++++ MATERIALS PROVIDED ++++

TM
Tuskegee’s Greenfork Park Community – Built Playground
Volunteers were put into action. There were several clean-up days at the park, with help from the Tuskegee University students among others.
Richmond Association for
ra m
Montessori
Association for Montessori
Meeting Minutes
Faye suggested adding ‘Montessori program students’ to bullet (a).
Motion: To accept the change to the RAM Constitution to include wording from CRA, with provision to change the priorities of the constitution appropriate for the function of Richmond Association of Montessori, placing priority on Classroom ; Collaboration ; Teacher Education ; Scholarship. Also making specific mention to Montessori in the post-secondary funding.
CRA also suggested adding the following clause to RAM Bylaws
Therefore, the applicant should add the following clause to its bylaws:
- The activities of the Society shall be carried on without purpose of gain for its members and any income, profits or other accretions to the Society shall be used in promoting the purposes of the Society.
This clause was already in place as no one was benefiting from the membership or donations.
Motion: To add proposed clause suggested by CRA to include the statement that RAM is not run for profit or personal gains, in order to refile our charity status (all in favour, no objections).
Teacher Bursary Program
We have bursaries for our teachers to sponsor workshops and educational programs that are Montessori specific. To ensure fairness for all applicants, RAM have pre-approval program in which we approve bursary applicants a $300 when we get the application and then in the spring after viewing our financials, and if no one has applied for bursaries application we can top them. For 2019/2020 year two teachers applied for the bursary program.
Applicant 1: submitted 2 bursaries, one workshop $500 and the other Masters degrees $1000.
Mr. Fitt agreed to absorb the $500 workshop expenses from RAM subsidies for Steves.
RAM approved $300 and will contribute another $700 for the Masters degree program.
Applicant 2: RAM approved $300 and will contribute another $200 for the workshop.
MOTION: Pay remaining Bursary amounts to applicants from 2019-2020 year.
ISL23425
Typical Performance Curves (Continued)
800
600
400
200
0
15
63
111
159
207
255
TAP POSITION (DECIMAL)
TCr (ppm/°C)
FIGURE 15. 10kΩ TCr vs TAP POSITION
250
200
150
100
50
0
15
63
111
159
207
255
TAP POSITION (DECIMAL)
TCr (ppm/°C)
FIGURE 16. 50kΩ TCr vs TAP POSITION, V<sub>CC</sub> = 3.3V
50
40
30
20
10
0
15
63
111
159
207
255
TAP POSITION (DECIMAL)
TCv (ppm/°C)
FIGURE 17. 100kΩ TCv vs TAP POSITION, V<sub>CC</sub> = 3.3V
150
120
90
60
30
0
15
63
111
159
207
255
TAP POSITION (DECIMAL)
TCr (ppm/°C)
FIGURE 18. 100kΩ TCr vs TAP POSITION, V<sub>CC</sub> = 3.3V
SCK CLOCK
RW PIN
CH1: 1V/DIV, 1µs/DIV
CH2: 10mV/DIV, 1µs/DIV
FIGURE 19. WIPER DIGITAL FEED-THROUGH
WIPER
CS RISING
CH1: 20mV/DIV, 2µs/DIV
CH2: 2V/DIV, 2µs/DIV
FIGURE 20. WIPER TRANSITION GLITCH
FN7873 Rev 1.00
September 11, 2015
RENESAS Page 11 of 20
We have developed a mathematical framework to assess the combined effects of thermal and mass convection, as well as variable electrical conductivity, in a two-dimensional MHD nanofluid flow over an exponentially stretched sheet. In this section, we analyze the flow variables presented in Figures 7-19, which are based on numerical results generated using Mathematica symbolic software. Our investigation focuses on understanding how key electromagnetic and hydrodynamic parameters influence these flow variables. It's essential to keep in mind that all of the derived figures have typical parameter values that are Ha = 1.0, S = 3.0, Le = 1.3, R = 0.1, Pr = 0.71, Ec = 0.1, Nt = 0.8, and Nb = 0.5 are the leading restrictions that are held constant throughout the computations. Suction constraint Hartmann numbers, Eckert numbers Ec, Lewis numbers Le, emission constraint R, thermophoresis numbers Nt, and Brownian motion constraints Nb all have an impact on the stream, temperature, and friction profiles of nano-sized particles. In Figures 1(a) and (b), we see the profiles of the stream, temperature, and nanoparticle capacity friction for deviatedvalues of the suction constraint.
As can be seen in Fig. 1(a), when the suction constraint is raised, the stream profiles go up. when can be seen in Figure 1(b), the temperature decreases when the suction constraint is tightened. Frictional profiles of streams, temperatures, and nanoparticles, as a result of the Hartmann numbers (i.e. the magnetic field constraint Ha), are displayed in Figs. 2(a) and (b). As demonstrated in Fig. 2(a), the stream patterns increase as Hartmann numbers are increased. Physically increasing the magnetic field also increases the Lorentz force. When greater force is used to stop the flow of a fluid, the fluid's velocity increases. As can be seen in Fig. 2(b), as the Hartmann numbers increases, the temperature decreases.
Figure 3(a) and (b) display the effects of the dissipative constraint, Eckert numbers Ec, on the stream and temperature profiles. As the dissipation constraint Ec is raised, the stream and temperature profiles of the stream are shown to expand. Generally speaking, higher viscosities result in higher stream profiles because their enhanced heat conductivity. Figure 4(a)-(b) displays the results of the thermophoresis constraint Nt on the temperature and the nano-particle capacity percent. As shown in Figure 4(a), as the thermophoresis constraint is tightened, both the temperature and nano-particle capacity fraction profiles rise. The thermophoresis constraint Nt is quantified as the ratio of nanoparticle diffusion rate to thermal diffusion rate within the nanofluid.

++++

#### [WHAT YOU WILL DO]
Exactly as they stand, set down the lines from the top of the data through the line with "Teacher Bursary Program".

#### [FINISHED TASK]
TM
Tuskegee’s Greenfork Park Community – Built Playground
Volunteers were put into action. There were several clean-up days at the park, with help from the Tuskegee University students among others.
Richmond Association for
ra m
Montessori
Association for Montessori
Meeting Minutes
Faye suggested adding ‘Montessori program students’ to bullet (a).
Motion: To accept the change to the RAM Constitution to include wording from CRA, with provision to change the priorities of the constitution appropriate for the function of Richmond Association of Montessori, placing priority on Classroom ; Collaboration ; Teacher Education ; Scholarship. Also making specific mention to Montessori in the post-secondary funding.
CRA also suggested adding the following clause to RAM Bylaws
Therefore, the applicant should add the following clause to its bylaws:
- The activities of the Society shall be carried on without purpose of gain for its members and any income, profits or other accretions to the Society shall be used in promoting the purposes of the Society.
This clause was already in place as no one was benefiting from the membership or donations.
Motion: To add proposed clause suggested by CRA to include the statement that RAM is not run for profit or personal gains, in order to refile our charity status (all in favour, no objections).
Teacher Bursary Program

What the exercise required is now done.